TEXTE À EXAMINER:
La diversité des sexes. Il fut un temps où les écoles étaient de garçons ou de filles. Désormais elles sont mixtes. Il ne suffit pas de mettre ensemble des garçons et des filles pour qu’il y ait mixité ! Cette différence est la différence humaine fondamentale, matricielle que l’on apprend à vivre toute sa vie et à travers laquelle on advient, non sans traverser des crises et quelque soit son état de vie, à son humanité. Quand Dieu crée dans le livre de la Genèse, il crée mâle et femme. Ils deviennent hommes et femmes lorsqu’ils se rencontrent et se parlent. Il y a là un symbole. L’École est au service de ces premiers apprentissages. Elle veille à ne pas reproduire des discriminations. Le débat sur le genre est faussé par ceux qui pensent que l’on choisit son sexe et tout autant par ceux qui pensent que les rôles sociaux sont déterminés par des assignations de sexe. Au-delà des idéologies, la question reste posée de l’avènement de cet ordre nouveau des relations inauguré par Jésus et dont parlait saint Paul en s’écriant : « il n’y a plus ni home ni femme ! »

EXTRAIT DES DONNÉES:
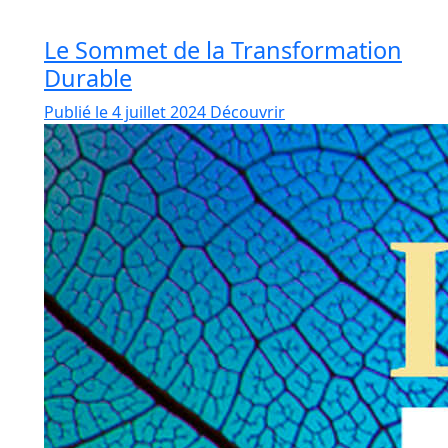
Le Sommet de la Transformation
Durable
Publié le 4 juillet 2024
Découvrir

CONSIGNE:
Rédigez la suite du texte sur la diversité des sexes à l'école, en reprenant juste après sa dernière phrase.

RÉPONSE:
La diversité religieuse. Elle affecte les établissements de manière variable selon les lieux. Elle est une donnée actuelle. La société est plurielle de fait. L’islam est implanté dans la société française. Or l’histoire montre que l’on a toujours résisté à cette diversité. L’antijudaïsme séculaire a conduit l’Europe au drame de la Shoah. L’histoire avec les musulmans est complexe elle aussi et souvent discriminatoire. Pour ne citer qu’un simple fait, la loi de séparation des églises et de l’État de 1905, malgré son article 43, n’a jamais été appliquée dans les trois départements français d’Algérie ! Désormais la donne a changé et on ne peut plus faire autrement que de prendre en compte et de vivre avec l’islam. Deux idéologies font le lit de Daesh le laïcisme autrefois de gauche, désormais de droite et de gauche[17] et l’islamophobie, l’une et l’autre instrumentalisées politiquement. Ces trois idéologies s’autoalimentent et ont en commun, à des degrés divers, un refus de l’altérité.
Bref tout cela appelle aussi un apprentissage de la diversité à l’École. Les moyens sont divers et vous les mettez en œuvre. L’enseignement du fait religieux dans les disciplines et parfois aussi dans des cours de culture religieuse sort de l’ignorance, donne accès au patrimoine, éveille au langage symbolique et contribue à la compréhension du monde dans sa complexité, comme le rappelle le recteur Joutard. La diplomatie française elle-même réagit parfois avec retard ou fait preuve d’incompréhension devant certaines situations parce que la question religieuse est trop absente de l’intelligence du monde. Le ministre des affaires étrangères, monsieur Fabius le reconnaissait dernièrement dans un colloque sur religion et politique qu’il avait voulu à Sciences po Paris. D’autres formes d’apprentissages de l’altérité se vivent au jour le jour dans la vie de l’établissement, et parfois jusque dans des échanges sur la foi.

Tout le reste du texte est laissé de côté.